Iraq’s Yazidis seek outside help to get rid of Daesh

Members of the Yazidi community in Iraq spoke of spoke of the brutal treatment at the hands of Daesh (the so-called IS) militants who overran their homeland. Daesh considers the Yazidis as devil-worshipers.

Members of the Yazidi community in Iraq spoke of spoke of the brutal treatment at the hands of Daesh (the so-called IS) militants who overran their homeland. Daesh considers the Yazidis as devil-worshipers.


Members of Iraq’s Yazidi community, joining academics and lawyers at the first conference devoted to their plight, spoke on Thursday of their brutal treatment at the hands of Daesh (the so-called IS) militants who overran their homeland.

Eighteen months after the militants seized northern Iraq, killing, enslaving and displacing the Yazidis en masse, advocates are pushing for the massacre to be recognized as genocide, though some legal experts doubt this will happen.

Thousands of Yazidi women and children remain in the hands of Daesh, and most of those able to escape are living in camps in Iraq’s northern Kurdistan region with scant psychological and medical care.

Women who had escaped the militants spoke at the conference, held in the American University of Iraq Sulaimani, in Kurdistan, of their experiences in Daesh captivity, and the challenges they face.

“They were killing people in front of us, raping eight-year-old girls. I was nine months in their hands, there is nothing they didn’t do to us,” said one Yazidi woman from the audience.

“There is no cure for the survivor, no support. We’re asking the international community, the United Nations and America: please help us, save us,” said another survivor of the killings.

Though several hundred women have either fled or been rescued from Daesh, some 3,400 remain captive, many forced into slavery or marriage. Most of the roughly 500,000 Yazidis are now displaced in camps in Kurdistan.

The ancient Yazidi faith blends elements of Christianity, Zoroastrianism and Islam. Daesh militants consider the Yazidis to be devil-worshippers.

Several groups have been gathering evidence of the atrocities with a view to making a case for genocide at the International Criminal Court in The Hague, but Timothy Waters, Professor of Law at Indiana University, said the bid was unlikely to succeed.

“I am skeptical that there will be an authoritative definition of [the massacre] as genocide. It’s not enough to think only of the moral consequences and outrage,” he said.

A series of panels touched on themes including the documentation of atrocities inflicted on the Yazidi community, trauma, recovery, reconciliation and the return of Yazidis to their home towns.

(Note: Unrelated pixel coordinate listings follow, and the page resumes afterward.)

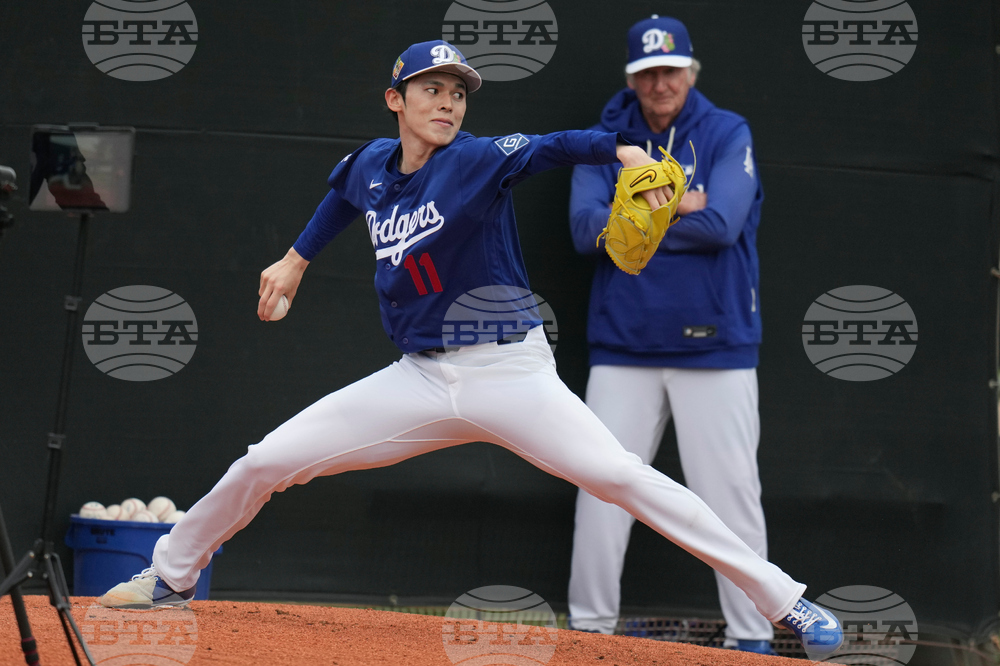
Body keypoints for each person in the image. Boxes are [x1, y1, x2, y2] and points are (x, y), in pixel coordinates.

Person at [98, 39, 842, 656]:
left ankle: (787, 602)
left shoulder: (480, 158)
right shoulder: (369, 165)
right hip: (419, 379)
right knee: (266, 460)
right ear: (396, 99)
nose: (449, 101)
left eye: (458, 90)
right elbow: (342, 196)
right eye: (432, 88)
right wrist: (295, 259)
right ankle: (171, 573)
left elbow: (557, 146)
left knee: (622, 476)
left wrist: (624, 155)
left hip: (509, 371)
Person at [566, 15, 778, 654]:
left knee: (731, 499)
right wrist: (678, 198)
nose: (661, 84)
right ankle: (588, 635)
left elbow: (721, 224)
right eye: (648, 73)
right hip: (623, 345)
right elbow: (582, 231)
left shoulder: (725, 129)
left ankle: (751, 639)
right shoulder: (607, 137)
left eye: (671, 70)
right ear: (632, 79)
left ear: (691, 72)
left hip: (716, 347)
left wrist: (631, 216)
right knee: (600, 491)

Between survivors’ vivid tales of massacre and the pragmatic approach of lawyers, the common thread was that while there is hope for a better future, bringing justice to the Yazidi community, both legally and socially, will be a major challenge.

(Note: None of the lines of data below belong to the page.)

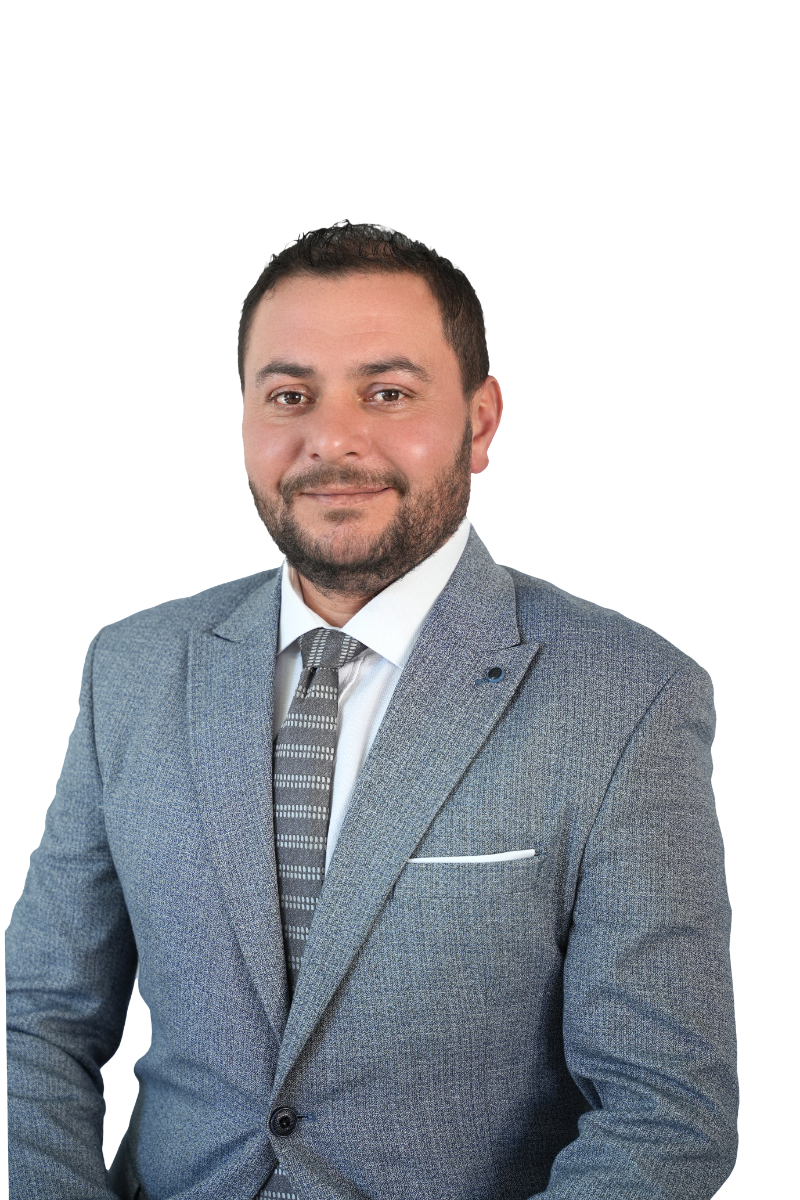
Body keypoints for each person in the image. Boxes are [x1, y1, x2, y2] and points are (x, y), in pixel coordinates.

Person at [5, 222, 737, 1200]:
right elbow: (35, 1020)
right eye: (289, 396)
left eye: (387, 393)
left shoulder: (626, 697)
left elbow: (665, 1111)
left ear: (480, 423)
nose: (331, 439)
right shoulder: (133, 669)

Judge Qassim Rafu said there was a pressing need for reconciliation between the central government in Baghdad and the Kurdish government in the north in order to rebuild Sinjar, the Yazidi-majority area from which many Yazidis fled 18 months ago.

“Sinjar is administratively linked to Iraq, but after the liberation it has been managed by the Kurds, it is important to sort out this legal problem,” Judge Rafu told the gathering.

Most panelists agreed that reconstruction of the Yazidis’ devastated home towns would not be possible without a political and legal agreement between Baghdad and the Kurds.

Sinjar, the judge said, is “a wounded part of a dead body — Iraq.”

Outside the hall were two photo exhibitions of everyday Yazidi life. The photographs, taken by a group of young Yazidi women, served as testimony to the challenges that face their community.

They are a visual reminder that while much of the Yazidis’ territory has been cleared of militants, their plight continues, with hundreds of thousands moving to Europe in search of a better life.